PROBLEM DESCRIPTION » For each entry below, write an exact copy and leave out the images.

RECORDS »
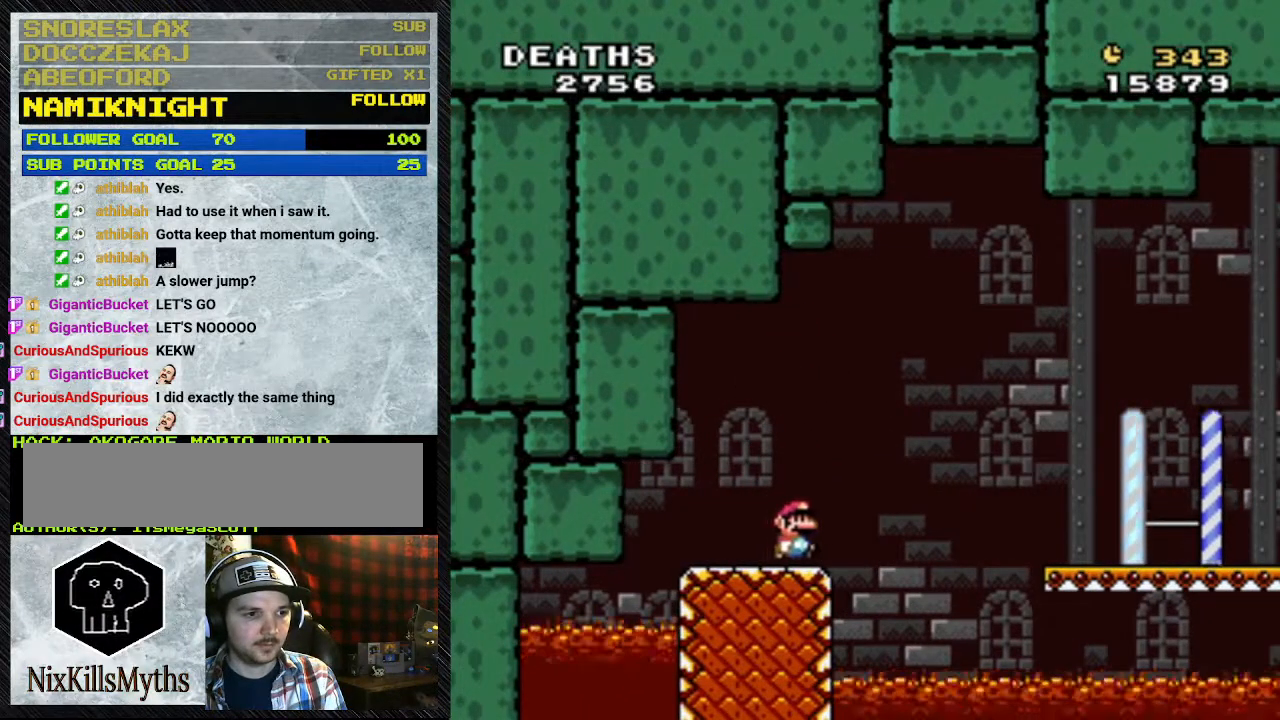
{"buttons": ["B", "Y", "DPAD_LEFT"], "events": [[233, "DPAD_RIGHT", "up"], [433, "B", "down"], [433, "DPAD_LEFT", "down"]]}
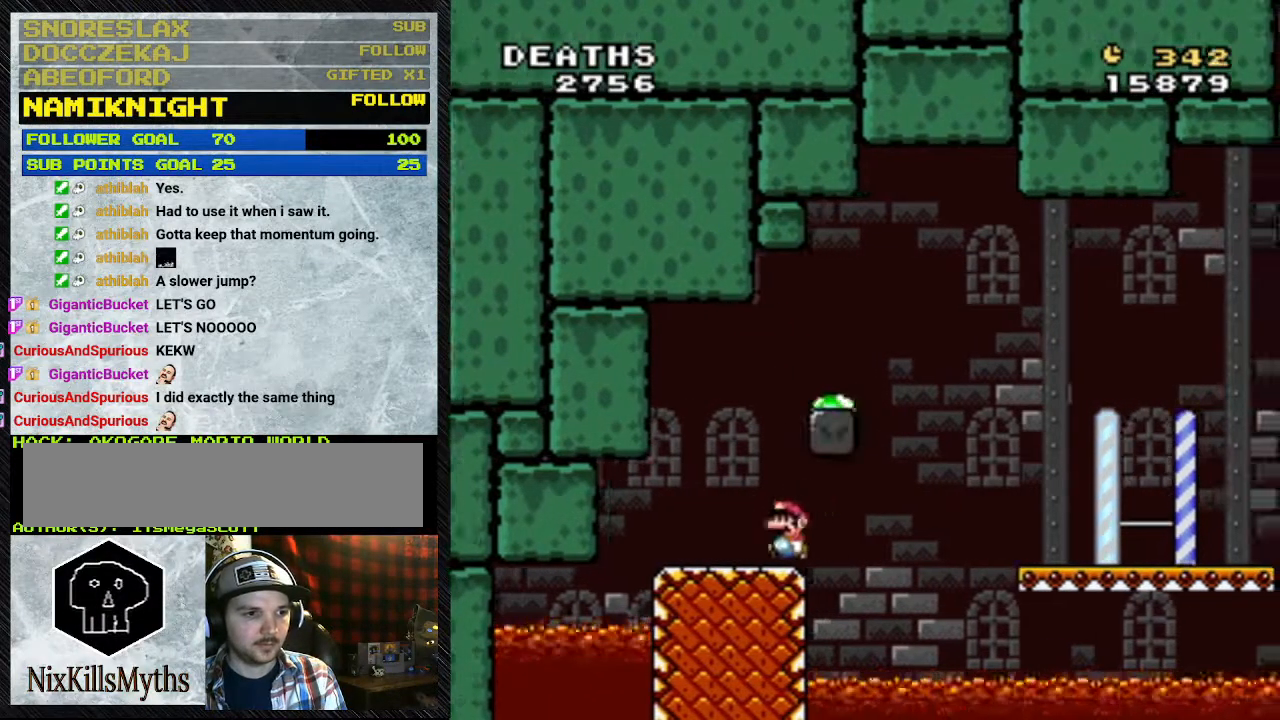
{"buttons": ["Y", "DPAD_LEFT"], "events": [[100, "B", "up"], [267, "DPAD_RIGHT", "down"], [467, "DPAD_RIGHT", "up"]]}
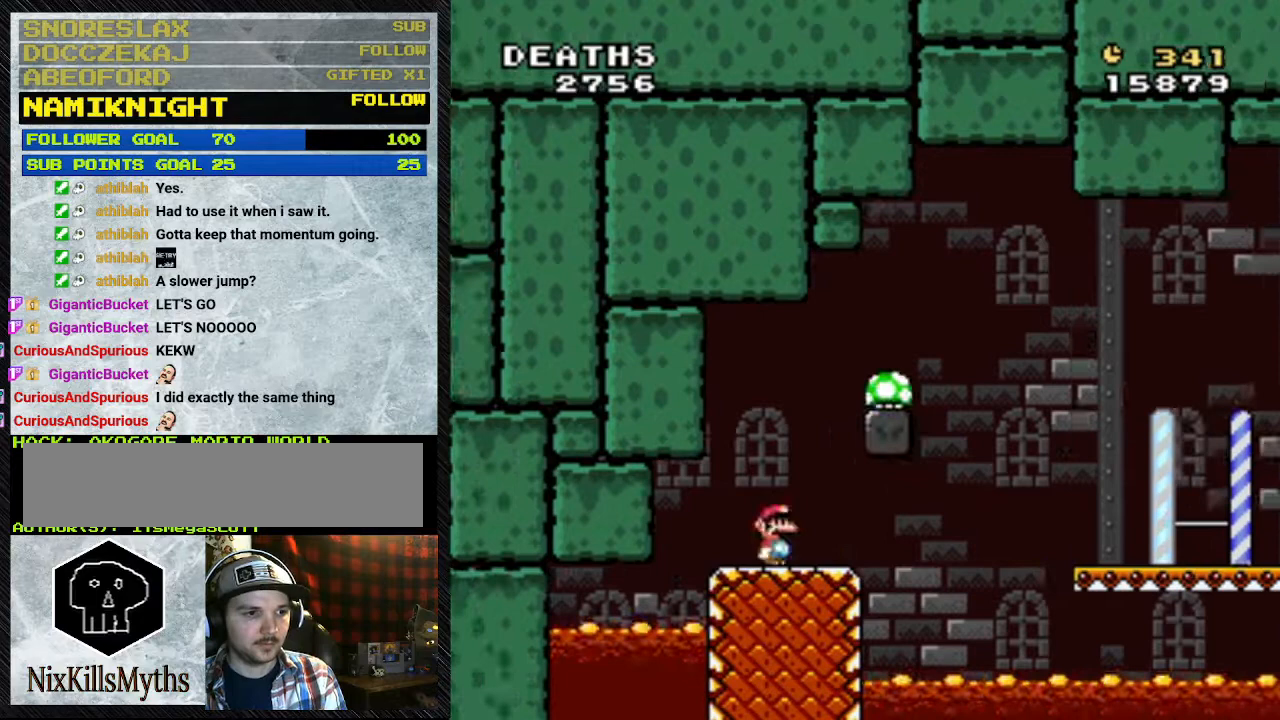
{"buttons": ["B", "Y", "DPAD_RIGHT"], "events": [[33, "DPAD_LEFT", "up"], [400, "B", "down"], [400, "DPAD_RIGHT", "down"]]}
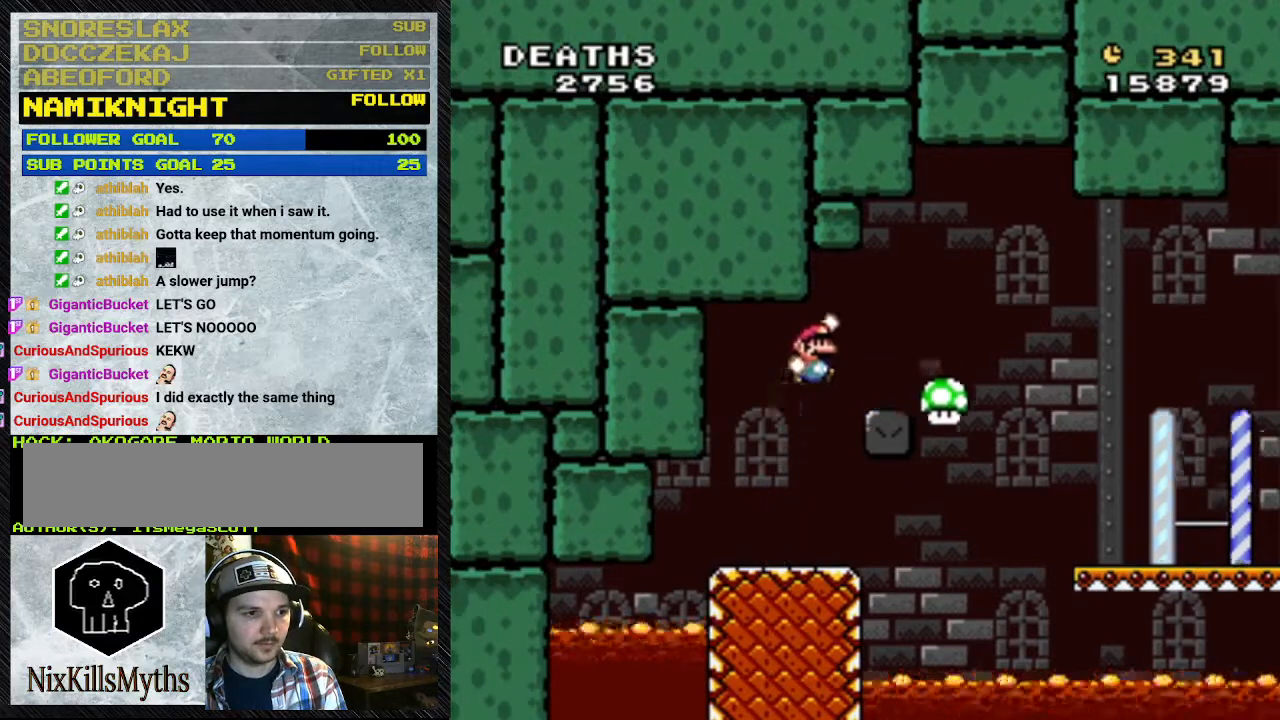
{"buttons": ["Y"], "events": [[100, "DPAD_RIGHT", "up"], [167, "B", "up"], [233, "DPAD_LEFT", "down"], [300, "DPAD_LEFT", "up"]]}
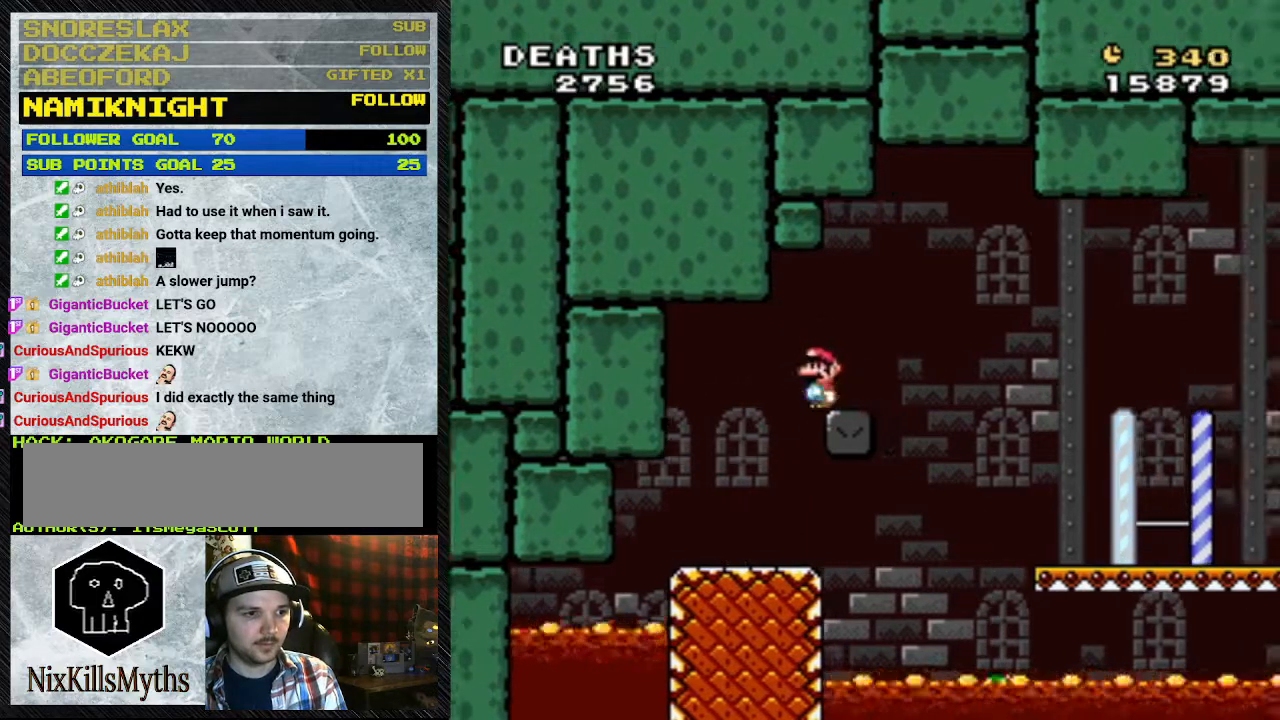
{"buttons": ["Y"], "events": []}
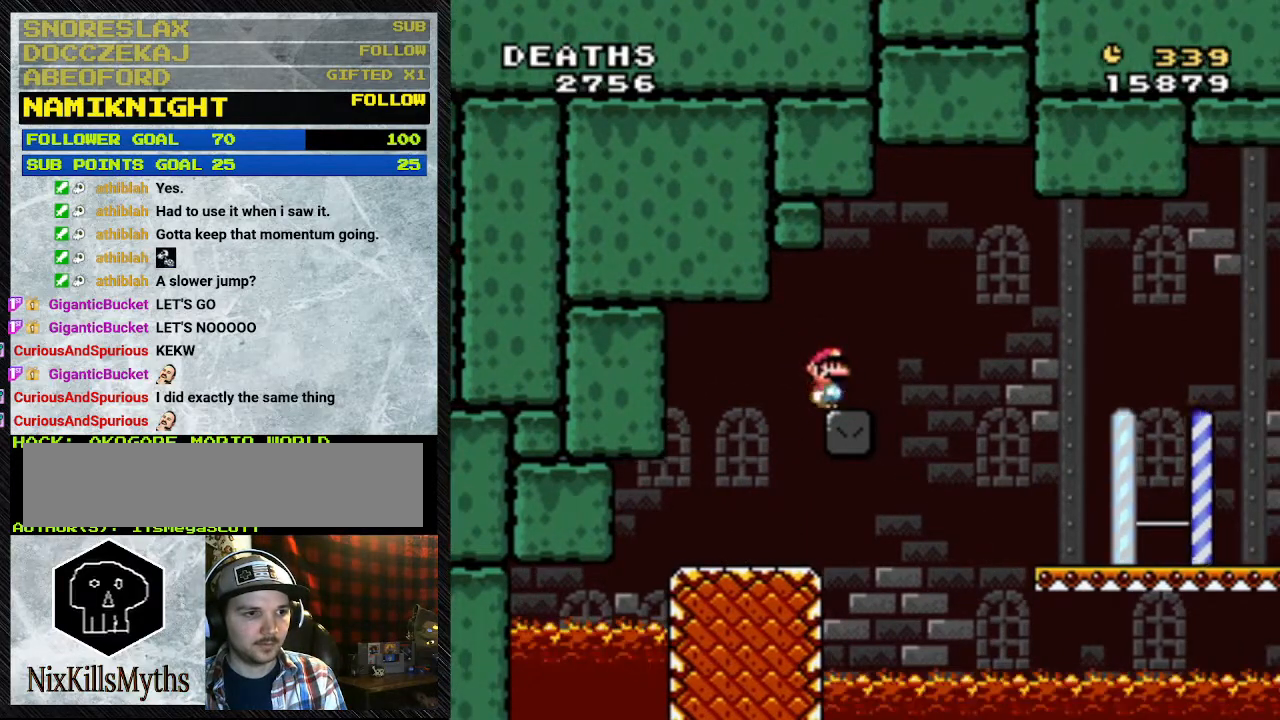
{"buttons": ["Y"], "events": []}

ANSWER TO THIS PROBLEM »
{"buttons": ["B", "Y", "DPAD_LEFT"], "events": [[233, "DPAD_RIGHT", "up"], [433, "B", "down"], [433, "DPAD_LEFT", "down"]]}
{"buttons": ["Y", "DPAD_LEFT"], "events": [[100, "B", "up"], [267, "DPAD_RIGHT", "down"], [467, "DPAD_RIGHT", "up"]]}
{"buttons": ["B", "Y", "DPAD_RIGHT"], "events": [[33, "DPAD_LEFT", "up"], [400, "B", "down"], [400, "DPAD_RIGHT", "down"]]}
{"buttons": ["Y"], "events": [[100, "DPAD_RIGHT", "up"], [167, "B", "up"], [233, "DPAD_LEFT", "down"], [300, "DPAD_LEFT", "up"]]}
{"buttons": ["Y"], "events": []}
{"buttons": ["Y"], "events": []}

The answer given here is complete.